Creature decks should not be faced with too much difficulty. Moat, The Abyss, two Swords to Plowshares, Fireball, and Balance round out the creature removal. There simply are no creatures in Magic that can survive this range or removal spells. Even if facing a Morphling with your own in play, do not hesitate to kill your own; the odds are you can get it back with ease, and that the other Morphling will be Balanced away never to be seen again. The Abyss is usually the best bet against most decks as a first call, but Stompy and Sligh decks are stopped better by Moat. Swords round out spot removal, and Fireball can sweep the board of weenies with ease.

The primary kill method of the Franchise is the Morphling, which is easily the best creature ever printed in Magic, especially under Sixth Edition rules. Failing that, or better yet accompanying it is Fireball, which can act as faster damage or a quick way to cut down on Necropotence’s card drawing ability. Decking with Blessings and Stroke/Geyser is also an option, but one that is more a last resort as doing so could easily take an hour or more to accomplish.

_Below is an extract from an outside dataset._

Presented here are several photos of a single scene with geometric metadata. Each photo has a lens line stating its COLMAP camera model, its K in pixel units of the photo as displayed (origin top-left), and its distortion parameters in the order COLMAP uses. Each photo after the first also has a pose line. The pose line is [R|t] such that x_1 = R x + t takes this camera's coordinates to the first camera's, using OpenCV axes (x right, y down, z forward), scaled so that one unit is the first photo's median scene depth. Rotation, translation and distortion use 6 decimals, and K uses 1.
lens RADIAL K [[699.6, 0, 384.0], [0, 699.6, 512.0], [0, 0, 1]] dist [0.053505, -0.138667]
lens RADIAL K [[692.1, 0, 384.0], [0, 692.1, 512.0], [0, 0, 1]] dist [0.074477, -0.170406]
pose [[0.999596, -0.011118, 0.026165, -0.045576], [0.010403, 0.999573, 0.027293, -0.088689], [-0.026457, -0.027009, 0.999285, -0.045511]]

The sideboard is fairly simple as well. Annuls are excellent cards versus Necro based decks, as well as any deck that relies heavily on enchantments or artifacts. The Mirror Universe works very well against Sligh decks or other quick styles, as it allows you to turn the tables on them in a very quick manner. The Shamans are good disruption against other control decks, as are the Red Elemental Blasts. Compost is an anti-Necro measure that allows you to circumvent discard as much as possible. Ivory Mask and Moat in play is nearly an auto win for The Franchise against burn decks. Story Circle is a possible repalcement for Ivory Mask in some cases, and is situationally better. Tormod’s Crypt is a great card against decks that like their graveyards, and in a pinch a Crypt/Timetwister combo can mean the game as well, with the bonus of making decking much easier. Lastly, the additional creature removal is used against decks that have a lot of creatures.

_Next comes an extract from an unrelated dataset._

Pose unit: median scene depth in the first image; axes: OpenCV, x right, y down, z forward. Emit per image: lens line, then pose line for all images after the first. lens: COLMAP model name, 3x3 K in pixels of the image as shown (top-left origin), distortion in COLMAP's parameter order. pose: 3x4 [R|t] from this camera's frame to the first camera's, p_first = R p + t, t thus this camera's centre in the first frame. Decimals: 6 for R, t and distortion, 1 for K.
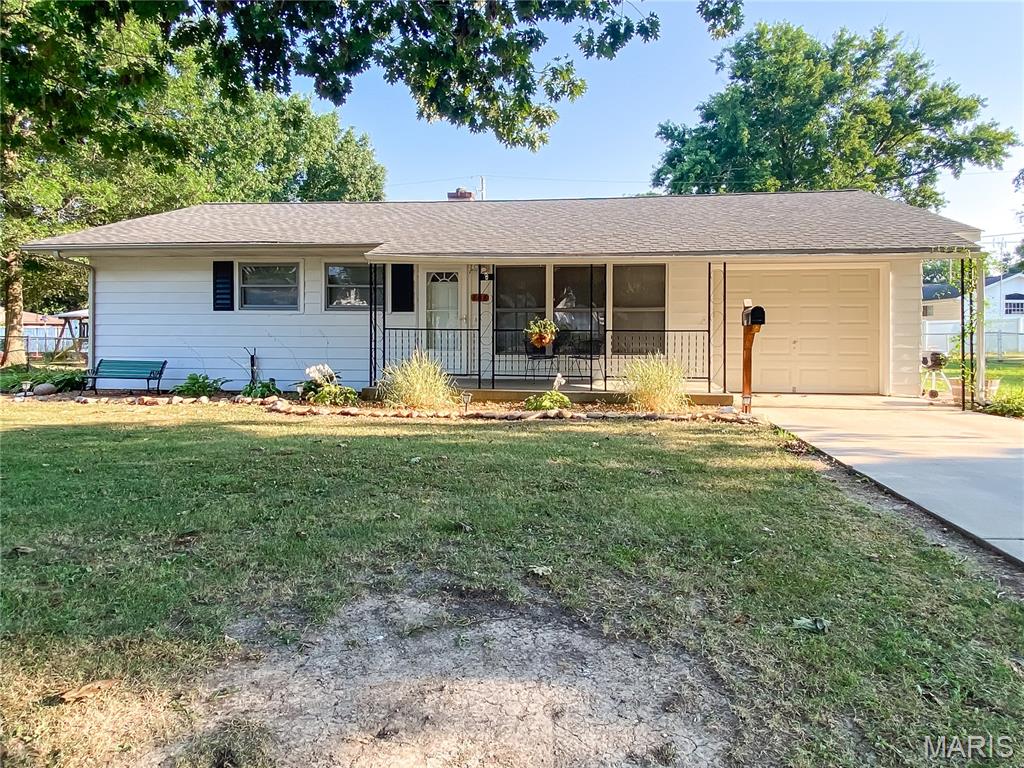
lens RADIAL K [[595.8, 0, 505.4], [0, 595.8, 377.8], [0, 0, 1]] dist [0.071878, -0.079234]
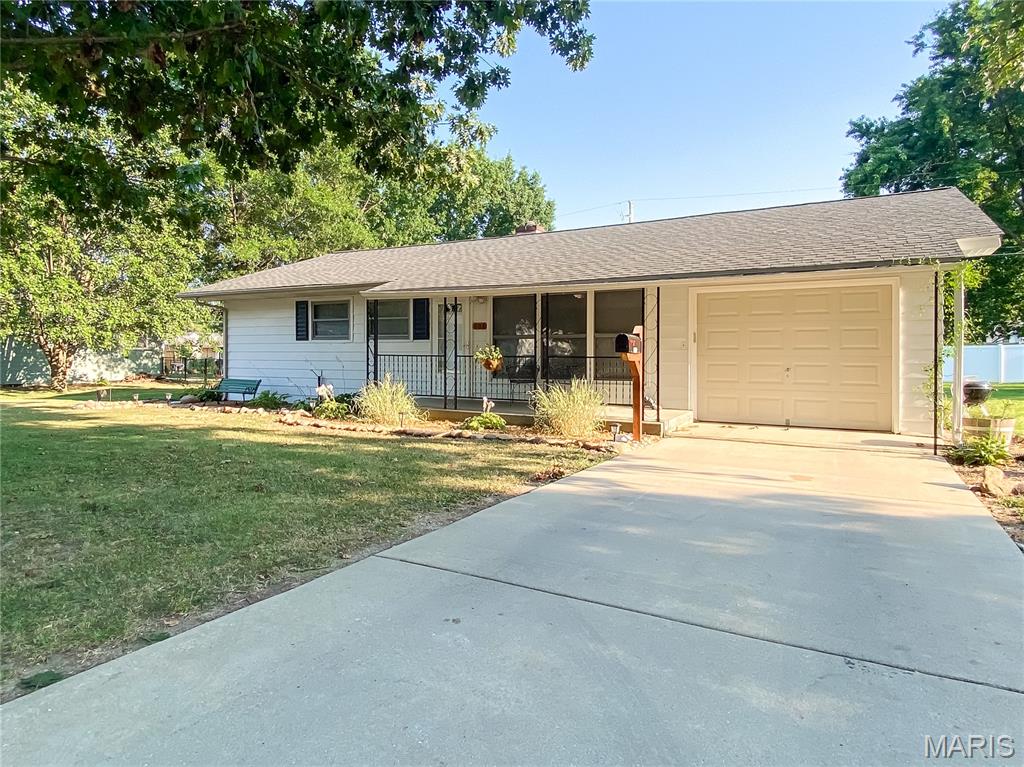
lens RADIAL K [[582.0, 0, 482.4], [0, 582.0, 387.4], [0, 0, 1]] dist [0.038190, -0.022842]
pose [[0.929405, 0.019746, -0.368533, 0.340047], [-0.027660, 0.999486, -0.016204, -0.004946], [0.368023, 0.025254, 0.929474, 0.015065]]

Necro-based decks are by far the worst match-up, followed closely by high power Sligh. Mask and Moat beat Sligh completely though, so it should not be too rough if you sideboard and play smart. Necro is more of a challenge, but there are enough cards that can beat it present that if played correctly The Franchise should be able to come out on top. Trix is the most common combo to date, and while it is very powerful it is beatable by careful play and proper sideboarding. Amnesia ended up being removed in favor of Recall due to bringing a less reactive flavor to The Franchise, since Amnesia is often uncastable against Necropotence decks, and the speed of Morphling compensates for the lost advantage in cards by dealing damage, thus preventing the Necro player from drawing additional cards.

Overall, The Franchise is capable of beating any deck consistently with a decent draw and intelligent play. It takes a lot of practice to get used to, but it can simply auto-win against many, many decks. Creature based decks that are not Necro/Discard/Negator pose little challenge in most cases.